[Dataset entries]
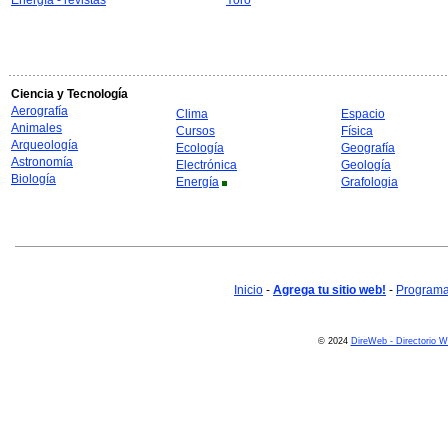
Energía - revistas
Yoro
Ciencia y Tecnología
Aerografía
Clima
Espacio
Animales
Cursos
Física
Arqueología
Ecología
Geografía
Astronomía
Electrónica
Geología
Biología
Energía
Grafologia
Inicio
-
Agrega tu sitio web!
-
Programa 
© 2024
DireWeb - Directorio 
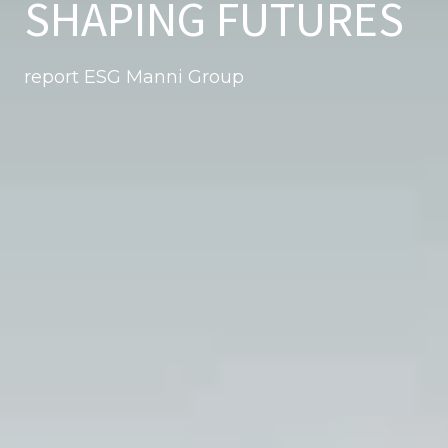
SHAPING FUTURES
report ESG Manni Group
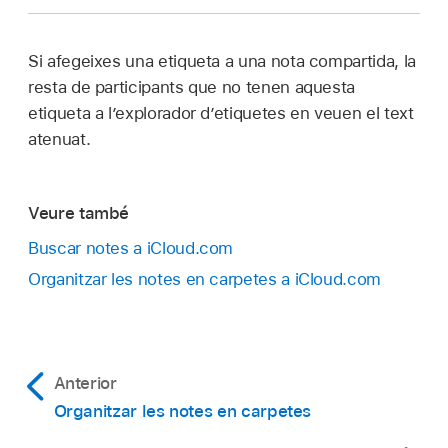
Si afegeixes una etiqueta a una nota compartida, la
resta de participants que no tenen aquesta
etiqueta a l’explorador d’etiquetes en veuen el text
atenuat.
Veure també
Buscar notes a iCloud.com
Organitzar les notes en carpetes a iCloud.com
Anterior
Organitzar les notes en carpetes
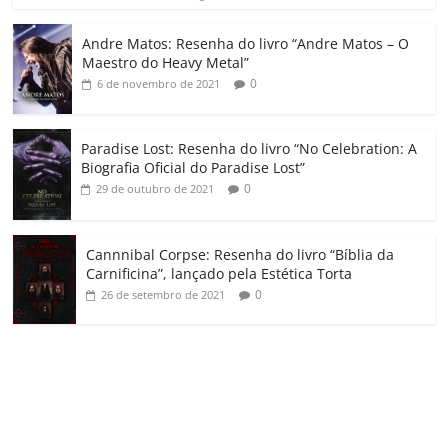
ro
o
Andre Matos: Resenha do livro “Andre Matos – O
m
Maestro do Heavy Metal”
0
6 de novembro de 2021
Paradise Lost: Resenha do livro “No Celebration: A
Biografia Oficial do Paradise Lost”
0
29 de outubro de 2021
Cannnibal Corpse: Resenha do livro “Bíblia da
Carnificina”, lançado pela Estética Torta
0
26 de setembro de 2021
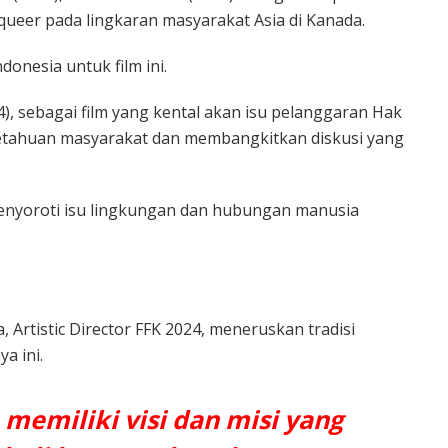
eer pada lingkaran masyarakat Asia di Kanada.
onesia untuk film ini.
4), sebagai film yang kental akan isu pelanggaran Hak
tahuan masyarakat dan membangkitkan diskusi yang
menyoroti isu lingkungan dan hubungan manusia
a, Artistic Director FFK 2024, meneruskan tradisi
a ini.
memiliki visi dan misi yang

### Problem details
A clean copy is needed of the lines above from the one with "Buscar notes a iCloud.com" up to and including the one with "6 de novembro de 2021". Please set it down exactly, with no pictures.

### Solution to this problem
Buscar notes a iCloud.com
Organitzar les notes en carpetes a iCloud.com
Anterior
Organitzar les notes en carpetes
ro
o
Andre Matos: Resenha do livro “Andre Matos – O
m
Maestro do Heavy Metal”
0
6 de novembro de 2021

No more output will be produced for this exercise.